"""

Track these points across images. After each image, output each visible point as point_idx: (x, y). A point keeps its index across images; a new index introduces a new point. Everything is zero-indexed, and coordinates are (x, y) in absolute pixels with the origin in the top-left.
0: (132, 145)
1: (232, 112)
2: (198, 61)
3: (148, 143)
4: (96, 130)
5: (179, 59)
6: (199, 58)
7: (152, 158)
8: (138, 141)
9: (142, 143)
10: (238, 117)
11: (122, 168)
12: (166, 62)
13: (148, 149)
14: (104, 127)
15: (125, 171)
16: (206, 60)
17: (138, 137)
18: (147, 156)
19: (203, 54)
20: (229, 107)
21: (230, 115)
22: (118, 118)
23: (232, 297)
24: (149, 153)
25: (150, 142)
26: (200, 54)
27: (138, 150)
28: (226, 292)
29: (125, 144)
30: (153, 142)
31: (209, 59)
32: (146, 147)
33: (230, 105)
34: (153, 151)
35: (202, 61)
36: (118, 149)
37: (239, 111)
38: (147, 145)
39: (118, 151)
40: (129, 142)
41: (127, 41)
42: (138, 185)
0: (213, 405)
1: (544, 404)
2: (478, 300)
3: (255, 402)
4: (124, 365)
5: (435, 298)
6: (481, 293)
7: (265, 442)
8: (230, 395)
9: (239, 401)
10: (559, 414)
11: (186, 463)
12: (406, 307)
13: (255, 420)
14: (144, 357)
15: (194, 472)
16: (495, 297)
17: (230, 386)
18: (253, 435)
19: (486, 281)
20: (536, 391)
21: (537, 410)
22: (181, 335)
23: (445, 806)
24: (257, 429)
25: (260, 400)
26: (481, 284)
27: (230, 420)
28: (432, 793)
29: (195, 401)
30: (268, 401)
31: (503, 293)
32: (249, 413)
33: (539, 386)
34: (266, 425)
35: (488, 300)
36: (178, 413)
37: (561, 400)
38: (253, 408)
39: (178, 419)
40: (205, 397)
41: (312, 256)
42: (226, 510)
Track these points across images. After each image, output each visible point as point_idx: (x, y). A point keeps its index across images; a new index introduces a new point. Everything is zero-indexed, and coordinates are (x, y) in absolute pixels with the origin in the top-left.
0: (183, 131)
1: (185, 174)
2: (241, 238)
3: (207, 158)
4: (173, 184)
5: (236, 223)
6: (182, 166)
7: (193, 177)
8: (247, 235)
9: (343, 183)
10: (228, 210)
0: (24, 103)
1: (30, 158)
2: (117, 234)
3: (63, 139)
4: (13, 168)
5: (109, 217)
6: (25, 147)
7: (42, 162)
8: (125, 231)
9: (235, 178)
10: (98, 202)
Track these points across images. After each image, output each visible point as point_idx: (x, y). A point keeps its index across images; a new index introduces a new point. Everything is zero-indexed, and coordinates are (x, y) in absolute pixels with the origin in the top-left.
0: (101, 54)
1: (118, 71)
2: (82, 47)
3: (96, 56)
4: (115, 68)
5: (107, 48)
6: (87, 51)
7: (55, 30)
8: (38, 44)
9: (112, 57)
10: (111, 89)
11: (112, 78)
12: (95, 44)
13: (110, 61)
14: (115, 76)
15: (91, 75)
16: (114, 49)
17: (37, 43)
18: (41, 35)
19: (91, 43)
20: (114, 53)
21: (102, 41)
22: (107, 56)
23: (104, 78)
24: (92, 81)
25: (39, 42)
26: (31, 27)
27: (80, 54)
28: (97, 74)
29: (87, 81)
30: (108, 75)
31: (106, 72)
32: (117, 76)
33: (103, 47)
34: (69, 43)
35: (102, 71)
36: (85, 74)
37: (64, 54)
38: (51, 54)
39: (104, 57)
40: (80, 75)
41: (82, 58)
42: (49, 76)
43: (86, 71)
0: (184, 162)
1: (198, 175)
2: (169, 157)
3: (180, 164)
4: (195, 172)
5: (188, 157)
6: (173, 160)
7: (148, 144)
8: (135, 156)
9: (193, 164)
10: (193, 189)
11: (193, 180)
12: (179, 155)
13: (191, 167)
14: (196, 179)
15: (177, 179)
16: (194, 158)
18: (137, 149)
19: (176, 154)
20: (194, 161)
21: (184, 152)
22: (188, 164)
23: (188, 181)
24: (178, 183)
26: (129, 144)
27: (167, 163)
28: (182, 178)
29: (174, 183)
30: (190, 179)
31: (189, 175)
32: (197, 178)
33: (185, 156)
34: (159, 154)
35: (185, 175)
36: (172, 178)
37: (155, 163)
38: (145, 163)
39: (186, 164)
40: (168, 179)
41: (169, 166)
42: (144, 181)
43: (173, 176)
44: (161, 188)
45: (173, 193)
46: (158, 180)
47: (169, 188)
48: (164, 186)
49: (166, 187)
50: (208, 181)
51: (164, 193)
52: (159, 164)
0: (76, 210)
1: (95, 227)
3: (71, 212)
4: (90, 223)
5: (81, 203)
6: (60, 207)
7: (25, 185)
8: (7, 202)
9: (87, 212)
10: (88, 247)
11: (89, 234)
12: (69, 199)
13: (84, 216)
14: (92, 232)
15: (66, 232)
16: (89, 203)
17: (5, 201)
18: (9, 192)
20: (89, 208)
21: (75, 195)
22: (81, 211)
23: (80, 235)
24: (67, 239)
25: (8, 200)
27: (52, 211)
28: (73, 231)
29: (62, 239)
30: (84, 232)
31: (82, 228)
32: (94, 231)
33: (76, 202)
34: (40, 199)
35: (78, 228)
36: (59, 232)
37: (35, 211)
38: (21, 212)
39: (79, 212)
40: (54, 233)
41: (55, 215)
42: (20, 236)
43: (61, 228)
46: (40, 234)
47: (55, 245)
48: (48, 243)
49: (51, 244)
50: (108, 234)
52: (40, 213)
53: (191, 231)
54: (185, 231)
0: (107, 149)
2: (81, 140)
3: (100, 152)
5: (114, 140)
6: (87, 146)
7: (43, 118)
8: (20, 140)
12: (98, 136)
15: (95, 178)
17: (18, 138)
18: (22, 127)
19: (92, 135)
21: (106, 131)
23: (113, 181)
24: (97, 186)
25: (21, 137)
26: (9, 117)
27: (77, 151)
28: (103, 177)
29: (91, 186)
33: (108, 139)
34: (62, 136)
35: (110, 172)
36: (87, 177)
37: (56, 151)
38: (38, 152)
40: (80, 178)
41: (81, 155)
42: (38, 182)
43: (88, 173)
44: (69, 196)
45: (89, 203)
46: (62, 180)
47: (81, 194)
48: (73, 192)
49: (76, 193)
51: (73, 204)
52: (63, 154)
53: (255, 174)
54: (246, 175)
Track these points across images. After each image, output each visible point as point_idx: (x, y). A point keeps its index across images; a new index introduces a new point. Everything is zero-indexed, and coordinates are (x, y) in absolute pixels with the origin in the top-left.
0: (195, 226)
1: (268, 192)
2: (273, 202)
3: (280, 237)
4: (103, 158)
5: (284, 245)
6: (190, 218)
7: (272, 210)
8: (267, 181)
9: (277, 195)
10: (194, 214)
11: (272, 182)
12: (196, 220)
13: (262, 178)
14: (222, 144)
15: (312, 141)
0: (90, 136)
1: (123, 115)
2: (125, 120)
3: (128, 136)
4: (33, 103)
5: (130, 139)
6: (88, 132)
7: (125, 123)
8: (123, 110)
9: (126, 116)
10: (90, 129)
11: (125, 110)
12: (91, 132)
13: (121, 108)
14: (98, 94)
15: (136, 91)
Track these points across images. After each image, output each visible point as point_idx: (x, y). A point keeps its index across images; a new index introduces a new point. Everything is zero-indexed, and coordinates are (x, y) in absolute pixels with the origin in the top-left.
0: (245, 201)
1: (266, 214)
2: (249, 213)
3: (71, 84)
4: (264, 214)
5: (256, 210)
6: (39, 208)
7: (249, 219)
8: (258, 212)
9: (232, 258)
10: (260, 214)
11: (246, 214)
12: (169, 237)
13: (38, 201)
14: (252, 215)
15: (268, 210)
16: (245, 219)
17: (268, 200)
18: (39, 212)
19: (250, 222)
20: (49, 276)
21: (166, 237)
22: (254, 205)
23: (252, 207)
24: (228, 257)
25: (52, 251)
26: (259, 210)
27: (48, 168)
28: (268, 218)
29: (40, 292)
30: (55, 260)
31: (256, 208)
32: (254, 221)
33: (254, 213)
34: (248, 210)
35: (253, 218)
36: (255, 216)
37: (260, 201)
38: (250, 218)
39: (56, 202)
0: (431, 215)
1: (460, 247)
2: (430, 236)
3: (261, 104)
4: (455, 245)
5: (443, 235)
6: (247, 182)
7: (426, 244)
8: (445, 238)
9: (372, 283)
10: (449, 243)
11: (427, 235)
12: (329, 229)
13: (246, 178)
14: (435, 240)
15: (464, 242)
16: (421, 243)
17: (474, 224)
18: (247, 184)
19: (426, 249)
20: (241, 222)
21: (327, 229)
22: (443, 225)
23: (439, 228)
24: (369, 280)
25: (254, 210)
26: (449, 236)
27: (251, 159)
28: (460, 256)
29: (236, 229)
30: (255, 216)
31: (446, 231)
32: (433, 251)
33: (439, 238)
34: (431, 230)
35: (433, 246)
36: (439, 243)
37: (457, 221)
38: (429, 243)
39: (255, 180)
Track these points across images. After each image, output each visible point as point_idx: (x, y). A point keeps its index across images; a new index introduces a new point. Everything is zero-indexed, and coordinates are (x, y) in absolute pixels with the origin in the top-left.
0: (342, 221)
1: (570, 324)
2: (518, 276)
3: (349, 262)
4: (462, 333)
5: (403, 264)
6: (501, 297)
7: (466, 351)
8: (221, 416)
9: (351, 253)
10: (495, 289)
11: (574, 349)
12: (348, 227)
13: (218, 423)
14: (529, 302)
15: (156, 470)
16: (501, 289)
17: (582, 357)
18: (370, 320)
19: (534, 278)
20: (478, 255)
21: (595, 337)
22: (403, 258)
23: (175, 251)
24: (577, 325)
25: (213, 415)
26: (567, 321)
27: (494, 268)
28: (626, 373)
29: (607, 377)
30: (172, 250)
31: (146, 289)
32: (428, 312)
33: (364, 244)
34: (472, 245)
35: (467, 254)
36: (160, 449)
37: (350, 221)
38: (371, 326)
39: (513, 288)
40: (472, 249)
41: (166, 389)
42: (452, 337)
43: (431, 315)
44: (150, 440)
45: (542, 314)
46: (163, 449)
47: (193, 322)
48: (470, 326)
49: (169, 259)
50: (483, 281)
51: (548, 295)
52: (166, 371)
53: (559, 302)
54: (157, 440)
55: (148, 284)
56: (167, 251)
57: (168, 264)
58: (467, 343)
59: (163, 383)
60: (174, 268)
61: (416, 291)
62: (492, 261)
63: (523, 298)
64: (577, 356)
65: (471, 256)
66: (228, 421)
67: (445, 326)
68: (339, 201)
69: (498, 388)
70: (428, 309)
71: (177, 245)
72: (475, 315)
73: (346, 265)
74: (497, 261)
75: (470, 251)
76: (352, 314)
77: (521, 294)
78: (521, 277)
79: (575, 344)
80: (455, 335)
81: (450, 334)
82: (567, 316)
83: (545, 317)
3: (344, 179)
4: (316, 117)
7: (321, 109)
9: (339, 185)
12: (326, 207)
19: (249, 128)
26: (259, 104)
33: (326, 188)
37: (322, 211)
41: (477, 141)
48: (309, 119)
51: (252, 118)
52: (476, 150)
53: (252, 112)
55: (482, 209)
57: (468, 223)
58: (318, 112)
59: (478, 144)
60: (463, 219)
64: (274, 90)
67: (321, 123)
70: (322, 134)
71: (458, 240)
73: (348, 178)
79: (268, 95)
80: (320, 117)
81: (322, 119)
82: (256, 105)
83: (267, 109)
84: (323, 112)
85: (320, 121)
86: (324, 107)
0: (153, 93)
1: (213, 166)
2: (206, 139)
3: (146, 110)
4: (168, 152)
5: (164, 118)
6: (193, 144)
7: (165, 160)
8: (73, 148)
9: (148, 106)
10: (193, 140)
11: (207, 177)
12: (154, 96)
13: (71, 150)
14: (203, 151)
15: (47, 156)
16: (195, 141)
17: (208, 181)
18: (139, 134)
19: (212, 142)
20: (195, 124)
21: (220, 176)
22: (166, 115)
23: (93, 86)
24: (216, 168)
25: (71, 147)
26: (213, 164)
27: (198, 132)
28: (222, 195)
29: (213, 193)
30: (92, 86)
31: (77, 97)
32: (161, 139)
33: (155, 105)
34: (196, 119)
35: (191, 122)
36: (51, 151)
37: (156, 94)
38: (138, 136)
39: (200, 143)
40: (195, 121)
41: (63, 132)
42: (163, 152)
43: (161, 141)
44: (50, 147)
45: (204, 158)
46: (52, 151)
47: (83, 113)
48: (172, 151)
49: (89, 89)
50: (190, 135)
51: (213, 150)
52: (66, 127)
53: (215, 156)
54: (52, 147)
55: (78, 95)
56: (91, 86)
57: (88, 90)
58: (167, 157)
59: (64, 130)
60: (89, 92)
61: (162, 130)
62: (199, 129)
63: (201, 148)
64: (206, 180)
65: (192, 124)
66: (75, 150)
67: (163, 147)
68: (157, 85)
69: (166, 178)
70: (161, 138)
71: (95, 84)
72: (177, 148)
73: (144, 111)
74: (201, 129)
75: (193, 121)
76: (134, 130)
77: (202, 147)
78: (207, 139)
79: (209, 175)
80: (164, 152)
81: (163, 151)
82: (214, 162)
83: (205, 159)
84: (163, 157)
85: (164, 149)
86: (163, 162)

"""

§ PROMPT
Begin at the first line of the entries above and copy every line exactly, ending with the line that contains "41: (127, 41)".

§ WRITTEN SOLUTION
Track these points across images. After each image, output each visible point as point_idx: (x, y). A point keeps its index across images; a new index introduces a new point. Everything is zero-indexed, and coordinates are (x, y) in absolute pixels with the origin in the top-left.
0: (132, 145)
1: (232, 112)
2: (198, 61)
3: (148, 143)
4: (96, 130)
5: (179, 59)
6: (199, 58)
7: (152, 158)
8: (138, 141)
9: (142, 143)
10: (238, 117)
11: (122, 168)
12: (166, 62)
13: (148, 149)
14: (104, 127)
15: (125, 171)
16: (206, 60)
17: (138, 137)
18: (147, 156)
19: (203, 54)
20: (229, 107)
21: (230, 115)
22: (118, 118)
23: (232, 297)
24: (149, 153)
25: (150, 142)
26: (200, 54)
27: (138, 150)
28: (226, 292)
29: (125, 144)
30: (153, 142)
31: (209, 59)
32: (146, 147)
33: (230, 105)
34: (153, 151)
35: (202, 61)
36: (118, 149)
37: (239, 111)
38: (147, 145)
39: (118, 151)
40: (129, 142)
41: (127, 41)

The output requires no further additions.